On sait peu de choses de Rywka Lipszyc. Elle est née en Pologne en 1929. A 14 ans, elle commence son Journal sur sa vie dans le ghetto de Lodz. Une femme médecin de l’Armée rouge retrouvera ce document en 1945 dans les ruines du crématorium d’Auschwitz-Birkenau. Comment est-il parvenu là ? Le journal se promène ensuite de grenier en grenier avant d’être redécouvert par la petite-fille du médecin russe, installée en Californie.
Cet ouvrage authentifié par le Mémorial de l’Holocauste de San Francisco a paru l’année dernière aux Etats-Unis. C’est le journal d’une jeune fille très religieuse qui consigne méthodiquement tout ce qui lui arrive dans le ghetto. Elle a perdu ses parents, mais elle n’est pas seule. On est surpris par sa maturité. "La survie dépend certes de la chance, mais aussi de la capacité de chacun à garder espoir." Cet espoir, elle le trouve dans sa foi, et dans ses amies comme Surcia à qui elle écrit souvent. "Le monde est trop étroit pour moi." Elle déplore surtout le manque de temps pour dire tout ce qu’elle ressent. Elle travaille dans l’administration puis dans un atelier de couture. "Ah, comme je suis loin du bonheur…" Elle voudrait tout dire, mais cela est difficile. D’autant que la vie change dans le ghetto. Les arrestations se multiplient. "J’ai froid dans les environs du cœur." La tragédie joue une curieuse mélodie qui ressemble à de la souffrance. Rywka le sait. Elle espère se sortir de ce piège, mais elle le sent se refermer sur elle. Le ghetto se transforme en camp de travail. La vie y est de plus en plus dure. "La faim progresse, une faim horrible et sans espoir." Elle veut pourtant y croire encore, malgré l’étau qui se resserre. "Nous sommes un lambeau !"

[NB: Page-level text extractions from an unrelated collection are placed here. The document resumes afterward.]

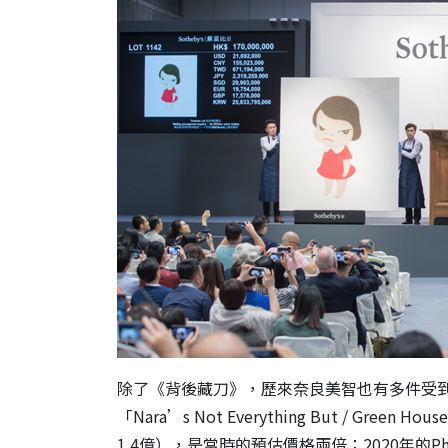
除了《背後藏刀》，歷來奈良美智也有多件受到
「Nara’s Not Everything But / Gree
1.4億），是當時的預估價格兩倍；2020年的Phil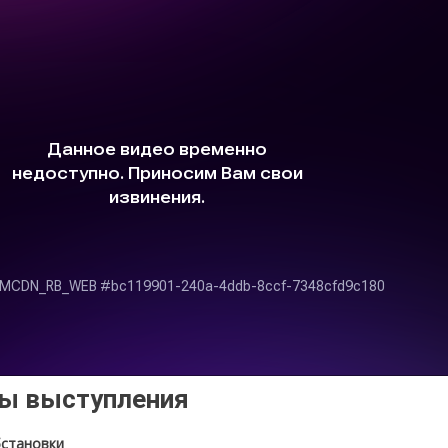
сы выступления
бстановки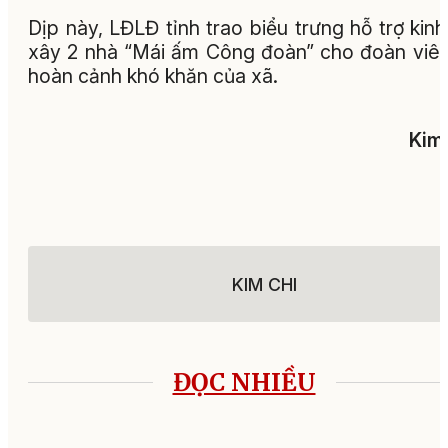
Dịp này, LĐLĐ tỉnh trao biểu trưng hỗ trợ kinh
xây 2 nhà “Mái ấm Công đoàn” cho đoàn viê
hoàn cảnh khó khăn của xã.
Kim
KIM CHI
ĐỌC NHIỀU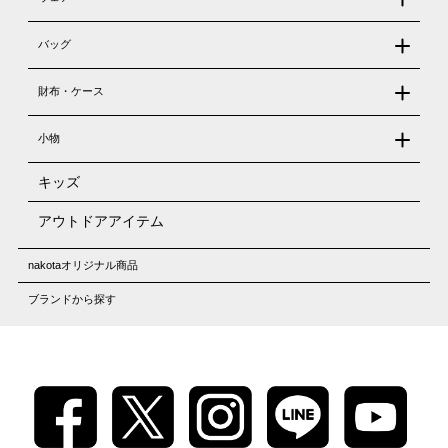
バッグ
財布・ケース
小物
キッズ
アウトドアアイテム
nakotaオリジナル商品
ブランドから探す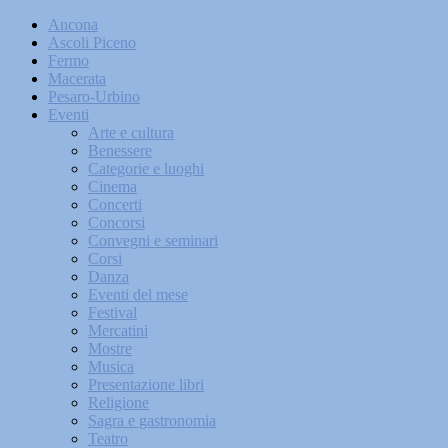
Ancona
Ascoli Piceno
Fermo
Macerata
Pesaro-Urbino
Eventi
Arte e cultura
Benessere
Categorie e luoghi
Cinema
Concerti
Concorsi
Convegni e seminari
Corsi
Danza
Eventi del mese
Festival
Mercatini
Mostre
Musica
Presentazione libri
Religione
Sagra e gastronomia
Teatro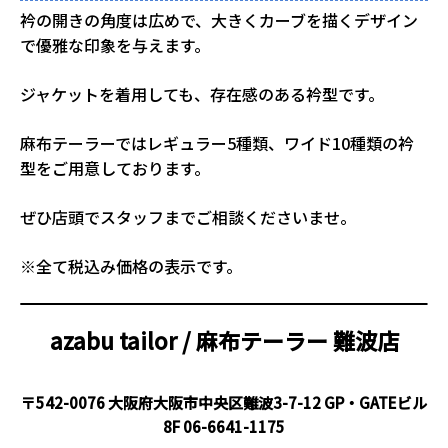
衿の開きの角度は広めで、大きくカーブを描くデザイン
で優雅な印象を与えます。
ジャケットを着用しても、存在感のある衿型です。
麻布テーラーではレギュラー5種類、ワイド10種類の衿
型をご用意しております。
ぜひ店頭でスタッフまでご相談くださいませ。
※全て税込み価格の表示です。
azabu tailor / 麻布テーラー
難波店
〒542-0076 大阪府大阪市中央区難波3-7-12 GP・GATEビル
8F
06-6641-1175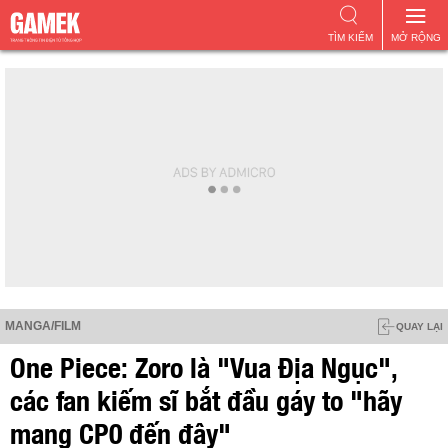
TÌM KIẾM
MỞ RỘNG
MANGA/FILM
QUAY LẠI
One Piece: Zoro là "Vua Địa Ngục",
các fan kiếm sĩ bắt đầu gáy to "hãy
mang CP0 đến đây"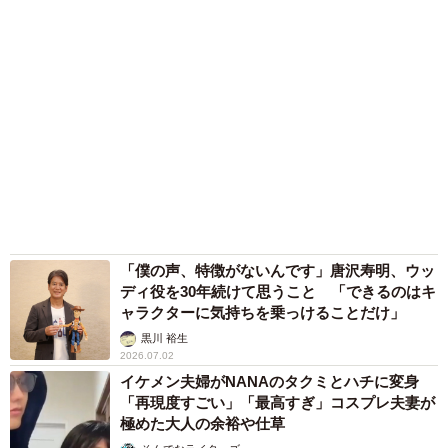
「僕の声、特徴がないんです」唐沢寿明、ウッ
ディ役を30年続けて思うこと 「できるのはキ
ャラクターに気持ちを乗っけることだけ」
黒川 裕生
2026.07.02
イケメン夫婦がNANAのタクミとハチに変身
「再現度すごい」「最高すぎ」コスプレ夫妻が
極めた大人の余裕や仕草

Ce journal, fort bien introduit et commenté, se distingue par la force qui s’en dégage. "Je voudrais, oh, comme je voudrais qu’au réveil ça soit déjà une autre époque, que tout aille bien ! Oh, comme j’en ai envie !" Elle veut aider les gens autour d’elle, mais elle ne le peut pas. "Oh, mon âme est remplie à ras bord de quelque chose… d’insaisissable… d’inexprimé… je ne sais pas…"
L’abattement, la tristesse s’emparent de la jeune fille et de son écriture qui s’arrête le 12 avril 1944. Qu’est-il arrivé à Rywka Lipszyc ? On suppose qu’elle est morte dans un hôpital allemand après la "marche de la mort" entre les camps d’Auschwitz et de Bergen-Belsen dont elle a été libérée en avril 1945. Il reste ce témoignage exceptionnel d’une fille du ghetto qui puise sa liberté dans l’écriture. L. L.